Wczoraj zasnęłam podczas oglądania jednego z moich nowych filmów,
więc nawet nie wiem jak się skończył. Wstałam z łóżka i, jak
co dzień, podeszłam do szafy. Wybrałam z niej ciuchy i weszłam z
nimi do łazienki. Tam wzięłam szybki prysznic i przebrałam się w
strój. - Hej, mamo. - Powiedziałam i pocałowałam ją w policzek.
- Witaj Laura, jak się spało? -
Zapytała rodzicielka.
- Świetnie. - Odpowiedziałam
zasiadając przy stole w jadalni. Po chwili obok mnie pojawiła się
Vanessa i mój tata.
- Hej, Laura, o której wczoraj wyszłaś
na tą randkę? - Zapytała ignorując moje wzrokowe ostrzeżenia.
- „Randkę”? Jaką randkę? -
Zapytał mój tata. Tego właśnie chciałam za wszelką cenę
uniknąć. On nie za bardzo przepadał za Cody'm i dlatego nie
wiedział, że powinnam mieć wczoraj z nim randkę.

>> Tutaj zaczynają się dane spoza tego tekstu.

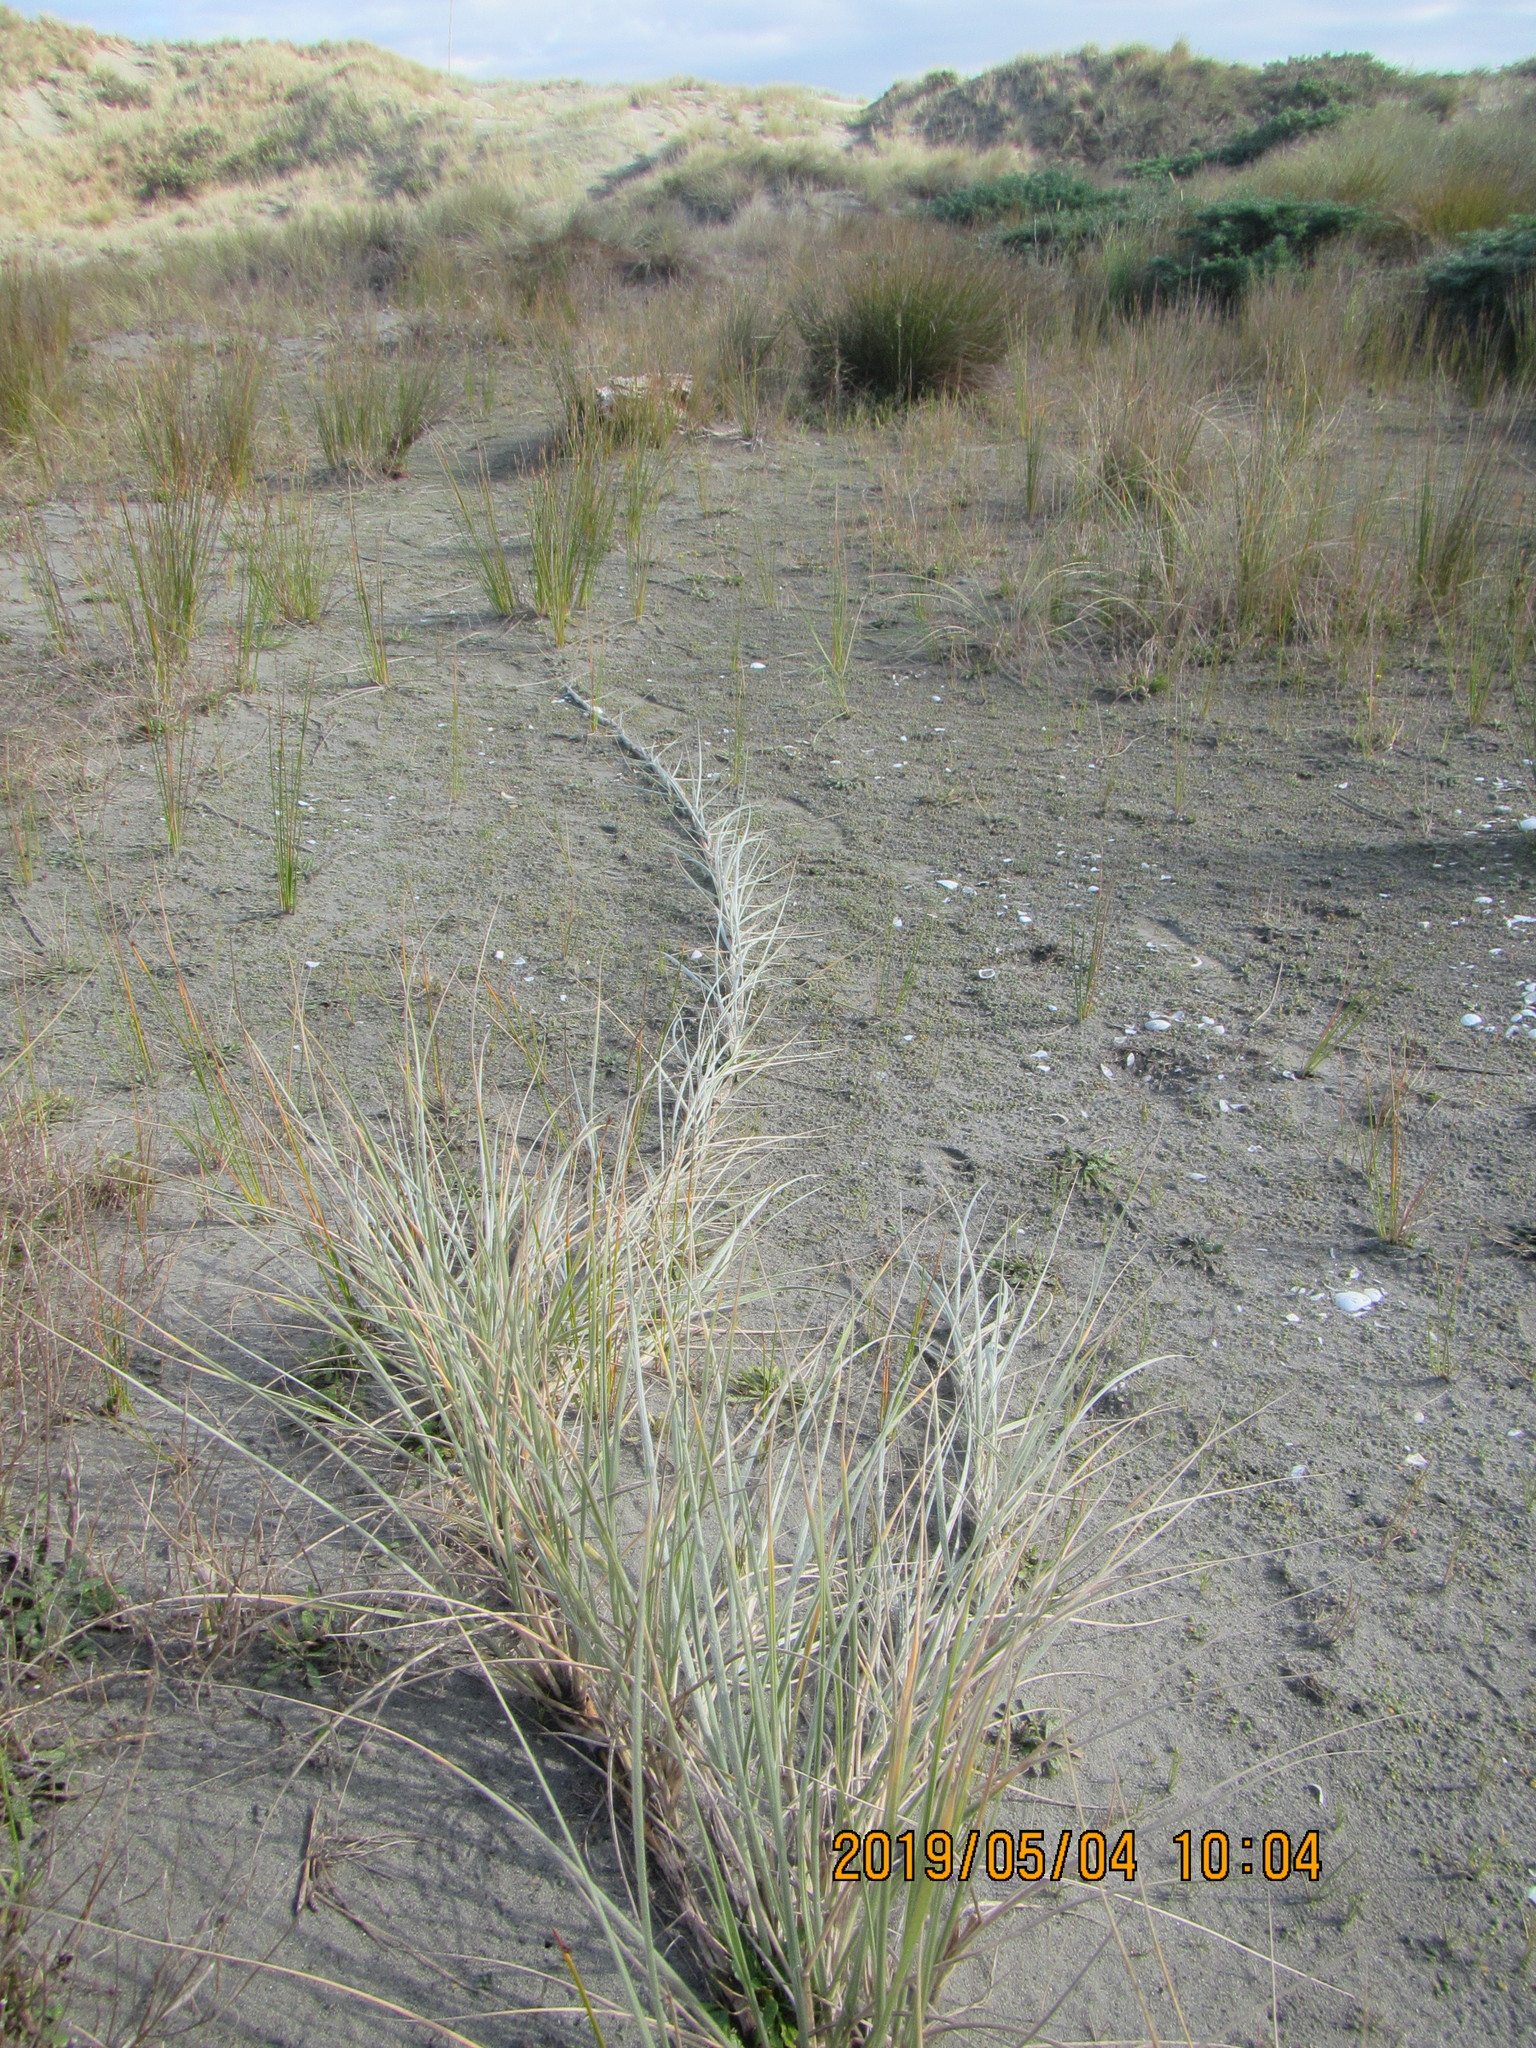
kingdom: Plantae
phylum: Tracheophyta
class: Liliopsida
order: Poales
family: Poaceae
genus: Spinifex
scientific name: Spinifex sericeus
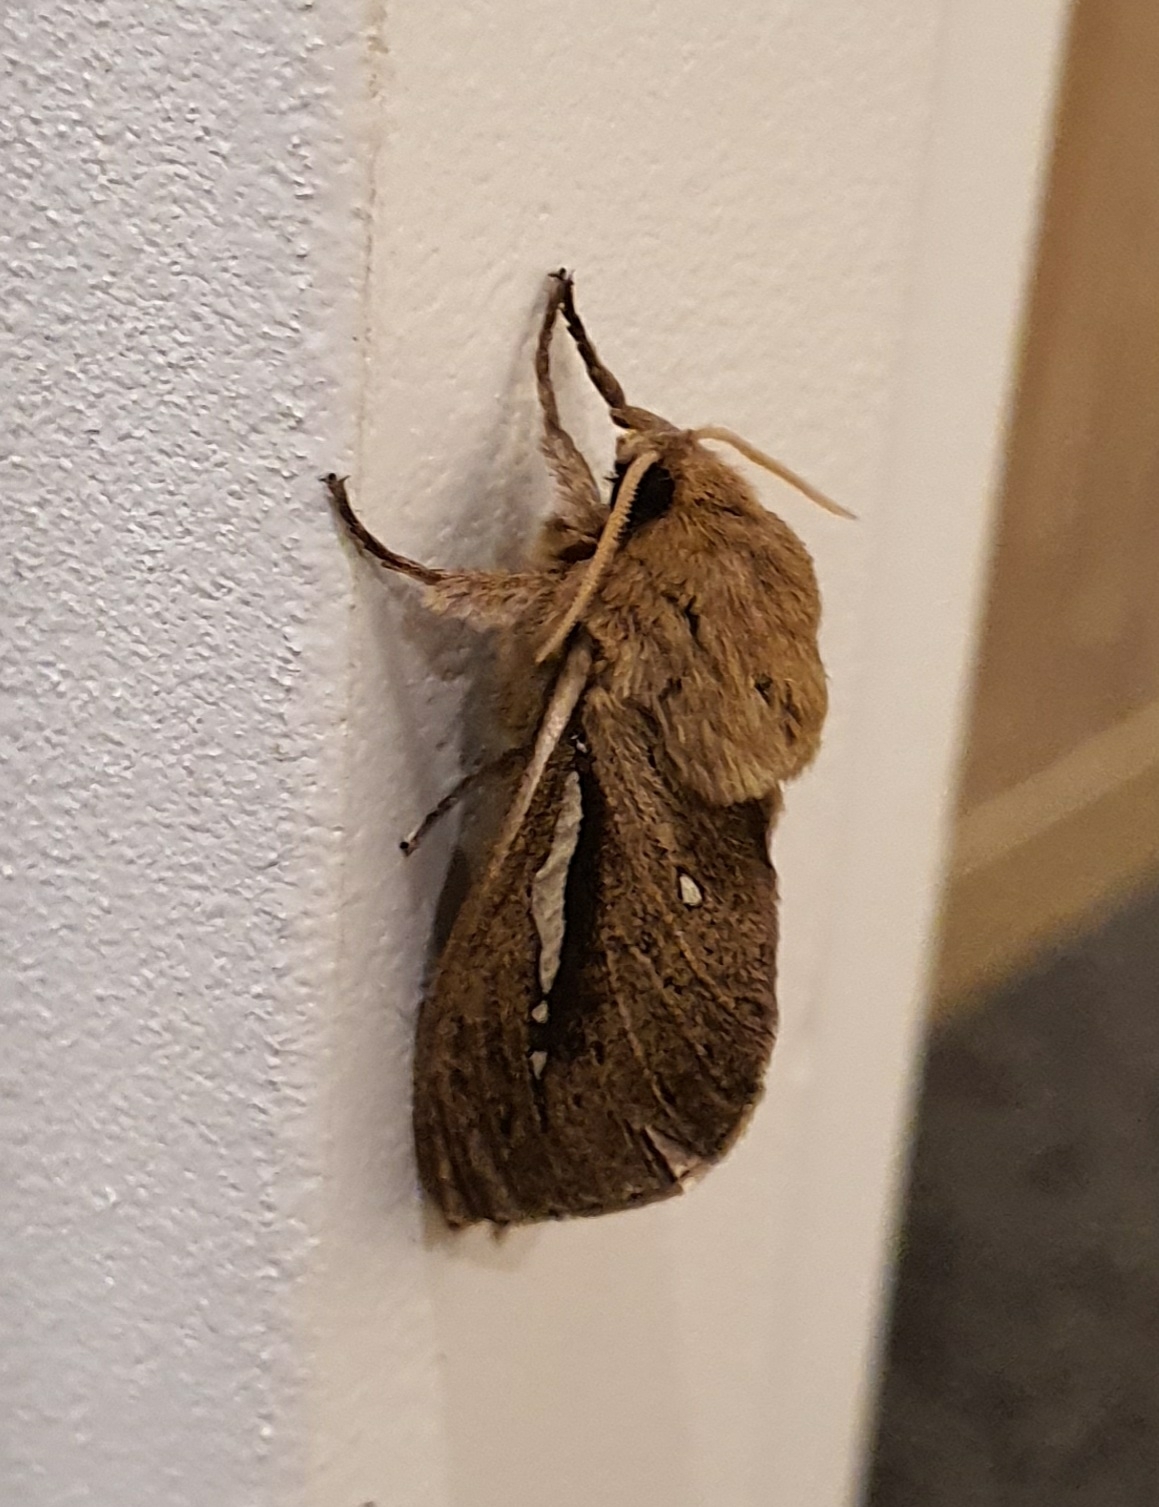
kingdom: Animalia
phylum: Arthropoda
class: Insecta
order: Lepidoptera
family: Hepialidae
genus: Wiseana
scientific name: Wiseana umbraculatus
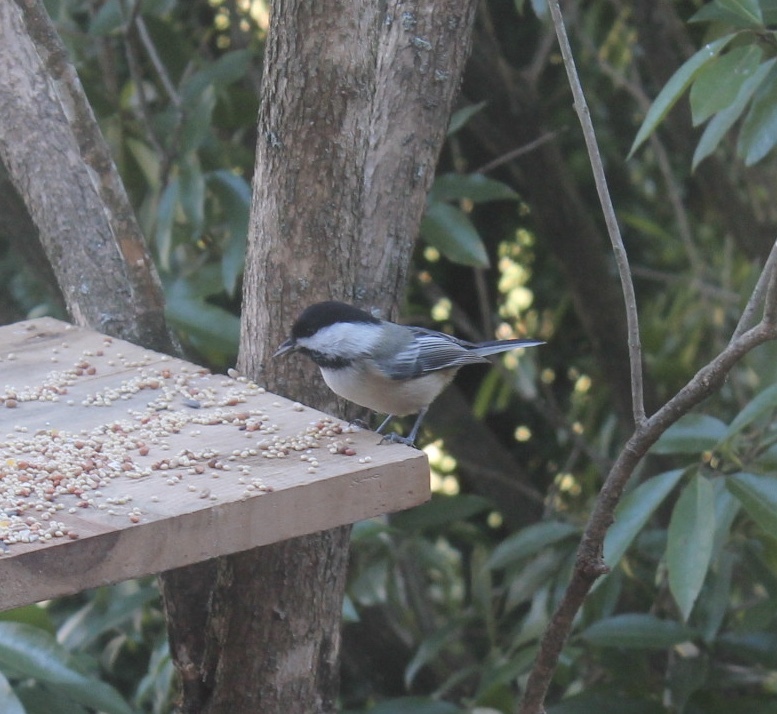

- Tato, z Cody'm, ale wczoraj mi
napisał, że jego babcia leży w szpitalu i musi się nią
opiekować.
- Aha, rozumiem.
- Nie jesteś na mnie zły?
- Za co? Przecież to twój wybór z
kim będziesz się spotykać. Z resztą i tak wiem, że kiedyś zdasz
sobie sprawę, że nadal kochasz Rossa.
- Tato... - Nie zdążyłam dokończyć,
bo w całym domu rozległ się dzwonek do drzwi. Poszłam je
otworzyć, a tuż przed sobą zobaczyłam kuriera z pięknym bukietem
róż.
- Pani Laura Marano? - Zapytał
mężczyzna w średnim wieku.
- Tak, to ja. - Odpowiedziałam,
podpisałam się na jakimś papierze i wróciłam z kwiatami do
jadalni. Tam wstawiłam je do wazonu z wodą i wzięłam do rąk
karteczkę, która była w nich umieszczona.
„Wybacz mi, proszę,
żem w ostatniej chwili odwołał naszą pierwszą randkę. W ramach
rekompensaty, proponuję Ci, abyśmy spotkali się dzisiaj w parku o
18:00. Muszę Ci tam coś powiedzieć.”
Całuski Cody.
- „Ale z niego prawdziwy romantyk.”
- Pomyślałam i uśmiechnęłam się sama do siebie.
- Od kogo te kwiaty? - Usłyszałam za
sobą damski głos. Bez wątpienia należał on do Van.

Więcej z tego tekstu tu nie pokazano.